Aurora costs more than RDS by 20%, but it is more efficient
Is RDS in the AWS free tier?
Yes
Is Aurora in the AWS free tier?
No
What are RDS read replicas?
Scale the read workload of your DB. Data is only written to the main DB
How many read replicas can you have on AWS RDS?
15
What is RDS Multi-AZ?
Replication across AZ. It is the failover in case of issues with main DB. You read and write both to the main DB
How many Multi-AZ replicas can you have?
1
What is RDS Multi-Region replicas?
Read replicas in other regions. Allow for disaster recovery and faster load performance for global reads. Still write to main.
What is the extra cost associated with RDS Multi-Region replicas?
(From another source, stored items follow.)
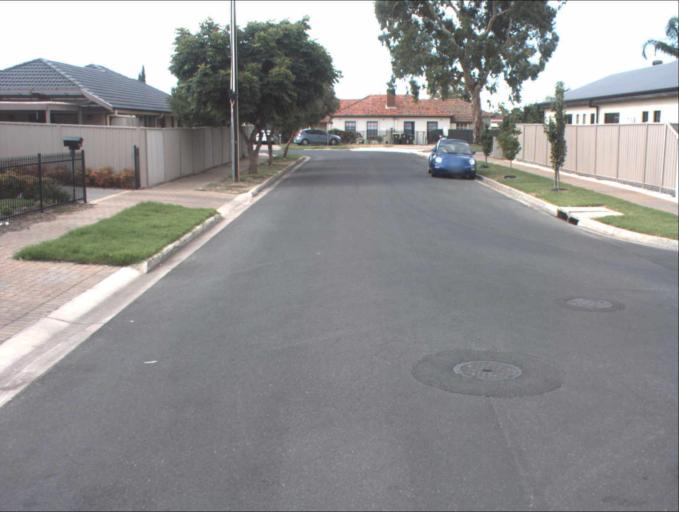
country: AU
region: South Australia
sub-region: Prospect
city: Prospect
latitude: -34.8698
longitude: 138.5877
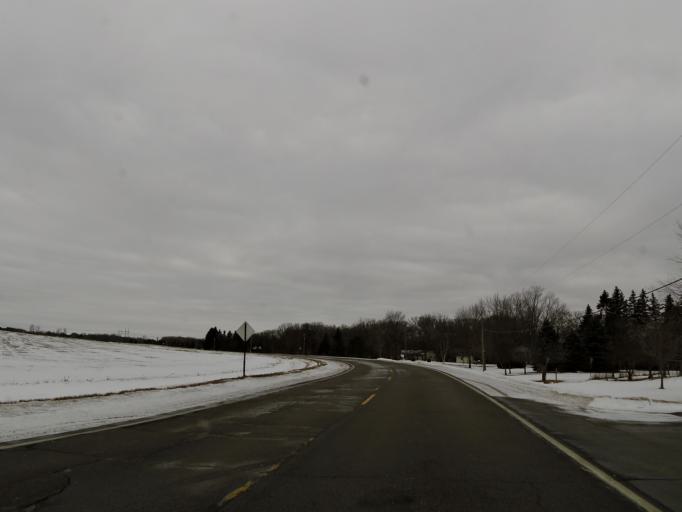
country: US
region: Minnesota
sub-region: Washington County
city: Cottage Grove
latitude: 44.8296
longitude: -92.8883
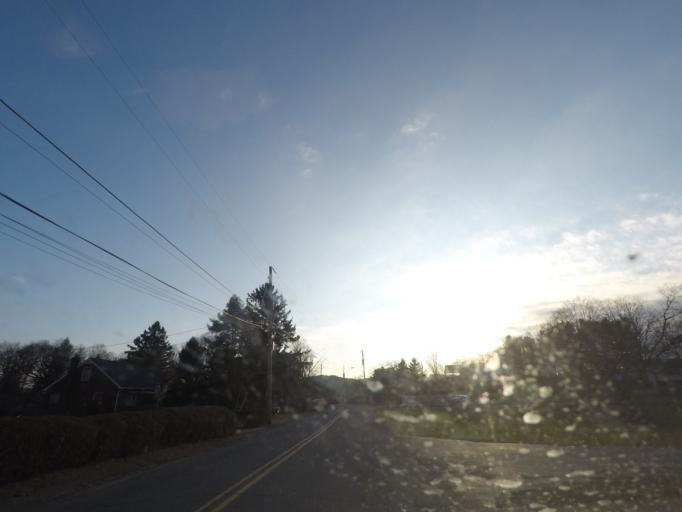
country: US
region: New York
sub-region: Rensselaer County
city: Wynantskill
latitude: 42.6956
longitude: -73.6326
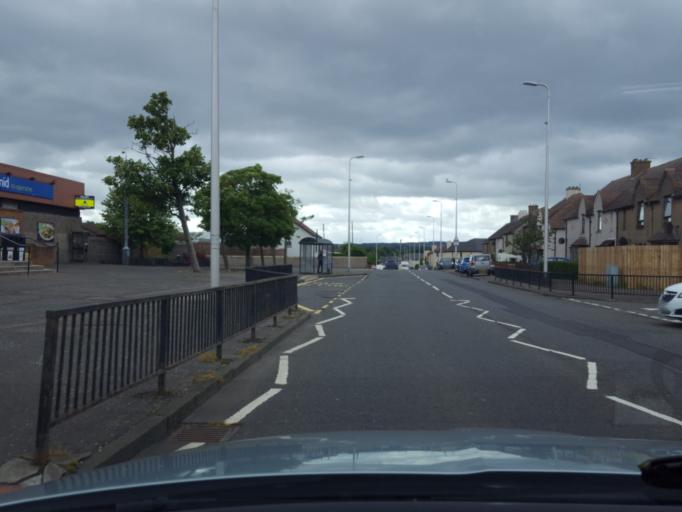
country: GB
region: Scotland
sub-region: West Lothian
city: Blackburn
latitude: 55.8748
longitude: -3.6240
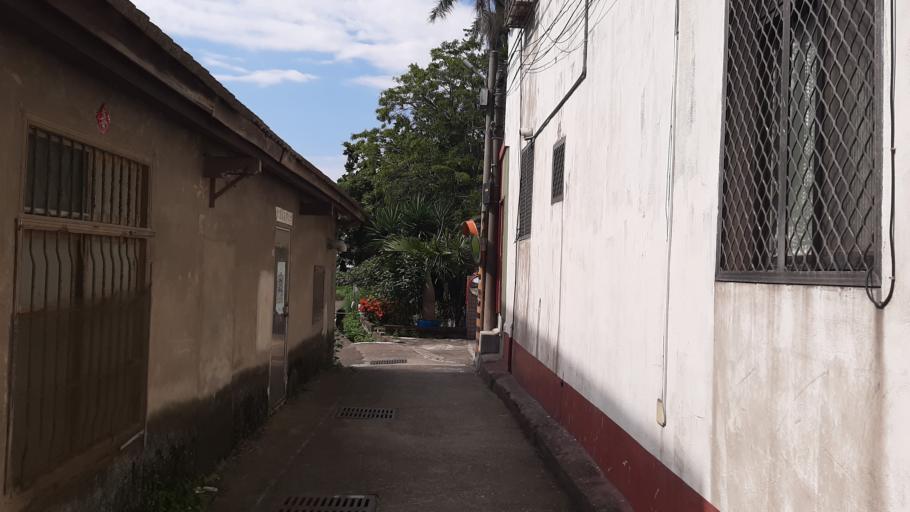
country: TW
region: Taiwan
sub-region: Changhua
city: Chang-hua
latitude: 24.2129
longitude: 120.5484
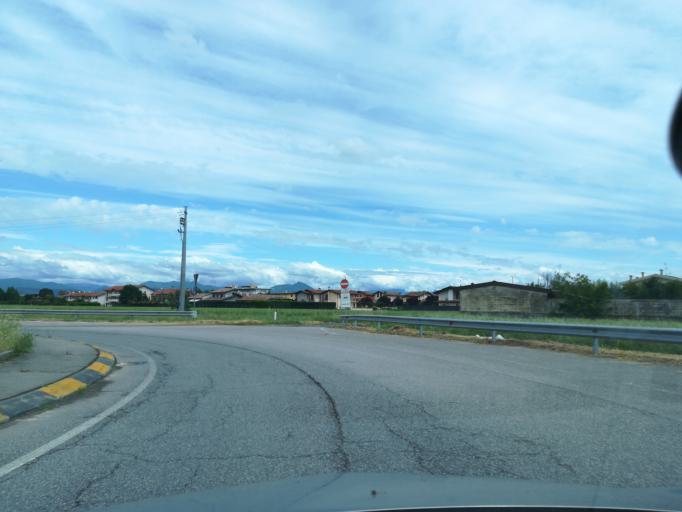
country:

There is a replication cost since it is cross region
What is Amazon elastiCache?
Used to get managed Redis or Memcached databases.
What are caches?
In-memory databases with high performance, low latency. Helps reduce load off databases for read intensive workloads
Which service should you use if you use if you need high performance, low latency, in memory databases
Amazon ElastiCache
Which is faster, RDS or ElastiCache?
ElastiCache is faster
What is DynamoDB?
Fully managed highly available with replication across 3 AZ. Scales to massive workloads, distributed ‘serverless’ database. Millions of requests per second, trillions of rows, 10s of TB of storage. NoSQL database
How fast is DynamoDB?
Fast and consistent performance. Single-digit millisecond latency - low latency retrieval
What type of data goes in DynamoDB?
Key/value
What is DynamoDB Accelerator (DAX)?
Fully managed in-memory chache for DynamoDB.
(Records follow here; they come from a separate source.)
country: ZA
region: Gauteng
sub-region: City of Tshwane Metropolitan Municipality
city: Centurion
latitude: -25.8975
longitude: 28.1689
How fast is DynamoDB Accelerator (DAX)?
10x performance - single digit millisecond latency to microseconds latency when accessing your DynamoDB tables
What is the difference between ElastiCache and DAX at CCP level?
DAX is only used for and is integrated with DynamoDB, while ElastiCache can be used for other databases
What is Redshift?
Redshift is based on PostgreSQL, but it’s not used for OLTP. Data warehouse service. It is OLAP
Columnar storage of data (instead of row based)
Massive Parallel Query Execution (MPP) helps do computations very quickly making it highly available
What is OLTP?
Online Transaction Processing
What is OLAP?
Online Analytical Processing (analytics and data warehousing)
How often does Redshift load data?
Once every hour
What type of performance does Redshift have over other data warehouses?
10x better performance
What scale does Redshift scale to?
PBs of data
How do you pay for Redshift?
Pay as you go
Does Redshift have a SQL interface for performing the queries?
Yes
Does Redshift integrate with BI tools such as AWS Quicksight and Tableau
Yes
What is Amazon EMR?
Helps create Hadoop clusters (Big Data) to analyze and process vast amounts of data
What does EMR stand for?
Elastic MapReduce